**** ОТРЫВОК

Поэзия, разумеется, не исчезает. Одних пушкинских стихотворений 1830-х достаточно, чтобы опровергнуть мнение об упадке в эти годы поэзии. Или поэтических дебютов Тютчева и Лермонтова. И все же — именно в плане обновления поэзии за счет синтеза в ней элементов прозы — 1830-е продолжали обкатывать и тиражировать находки предыдущего десятилетия. О «метафизическом языке» Пушкин в последний раз пишет в 1830-м; планы его развития сменяются мыслями о будущей прозаизации поэзии: «Думаю, со временем мы обратимся к белому стиху». А в 1836-м он публикует в своем «Современнике» статью Розена «О рифме», предрекавшую закат рифмованной поэзии.

Протоверлибра в поэзии 1830-х не возникло; напротив, на много десятилетий вперед утвердилась неоромантическая линия. Она была лишь незначительно «опрозаизирована» в 1850-е Некрасовым, что ввиду злободневности некрасовской лирики было вскоре забыто. (И оценено лишь в 1910-е, на новой волне обновления поэтического языка.)

Перейдем к «третьей волне» — которую Клинг относит к началу ХХ века и внутри которой я предлагаю выделить 1910-е годы.

Опять же, повышается общий уровень стихотворства; приходят новые яркие имена (Ахматова, Мандельштам, Маяковский, Пастернак, Цветаева…). Обновляется стиль и у поэтов старшего поколения: Кузмина, Ходасевича, Волошина, Блока, Хлебникова.

Появляются новые формы организации поэтической жизни. Так же, как в 1820-х годах произошел переход от кружков — к журналам, так и 1910-е журналы оттесняются поэтическими группами. Еще в 1900-е русские символисты не представляли собой группы (в том смысле, что как «группы» стали пониматься после) и объединялись вокруг журнала — «Весов». В 1910-е ведущей формой становится именно группа — эгофутуристы, будетляне, акмеисты, центрифугисты, имажинисты… Почти все выступали с манифестами — еще одно «ноу-хау» того десятилетия.

********
**** ИСХОДНЫЕ ДАННЫЕ

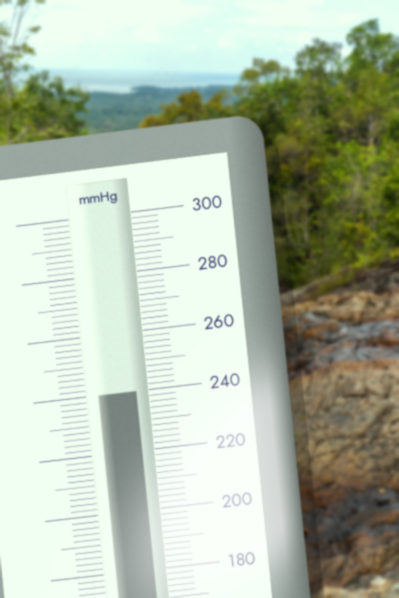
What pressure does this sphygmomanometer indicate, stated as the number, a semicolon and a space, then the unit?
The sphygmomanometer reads 240; mmHg
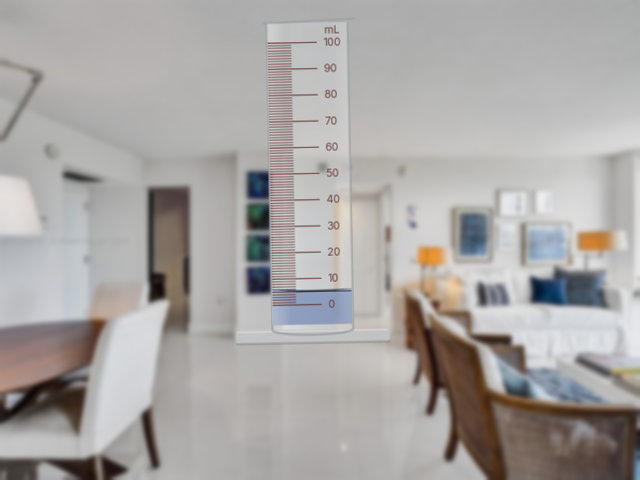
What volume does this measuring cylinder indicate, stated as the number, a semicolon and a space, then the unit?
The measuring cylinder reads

********

> [ВОПРОСЫ И ЗАДАНИЯ]:
- 1) В каком году Пушкин опубликовал в своем «Современнике» статью Розена «О рифме», согласно отрывку о русской поэзии?
- 2) Соответствуют ли отрывку о русской поэзии следующие утверждения? Для каждого ответьте «да» или «нет» и приведите точную цитату из отрывка.
(a) В поэзии 1830-х возник протоверлибр.
(b) В 1900-е русские символисты объединялись вокруг журнала «Весы».
(c) Некрасов в 1850-е значительно «опрозаизировал» неоромантическую линию.
- 3) Продолжите отрывок о русской поэзии, начав сразу после его последнего предложения.

> [ОТВЕТЫ К ЗАДАНИЯМ]:
- 1) В 1836 году.

- 2)
(a) Нет: «Протоверлибра в поэзии 1830-х не возникло».
(b) Да: «объединялись вокруг журнала — «Весов»».
(c) Нет: «Она была лишь незначительно «опрозаизирована» в 1850-е Некрасовым».

- 3)
Причина этой «группоцентричности» видится, опять же, в особенностях цикла прозаизации. Ослабление цензурных запретов в середине 1900-х дает резкий толчок развитию прозы. Проза лучше печатается, продается, читается (а также оплачивается). Ответом на это становится не только появление первой плеяды поэтов-прозаиков (Бунина, Сологуба, Брюсова, Белого), но — в определенной степени — и объединение молодых поэтов в группы. В виде группы легче заявить о себе, в группе выше солидарность и взаимопомощь. Журнал был для этого формой не совсем подходящей. Его издание требовало больших вложений — времени, опыта, средств. К тому же в журналах предполагалась, кроме стихов, и проза.

Что касается поэтического языка, то его обновление в это десятилетие происходит — как и в 1820-е — за счет решительного введения прозы в ткань поэзии.

Футуристы идут на слом силлаботоники и прозаизацию тем и языка поэтического высказывания. Акмеисты — при сохранении традиционной просодии — больший упор делают на смысловую точность, прозаическую лапидарность стиха, на насыщение стиха образами окружающей действительности и (в отличие от футуристов) уменьшение места лирического я поэта. Не случайно Мандельштам писал, что «генезис Ахматовой весь лежит в русской прозе, а не поэзии»[229]. Впрочем, и в первых откликах на «Камень» самого Мандельштама рецензенты сразу отметили связь его стихов с прозой[230].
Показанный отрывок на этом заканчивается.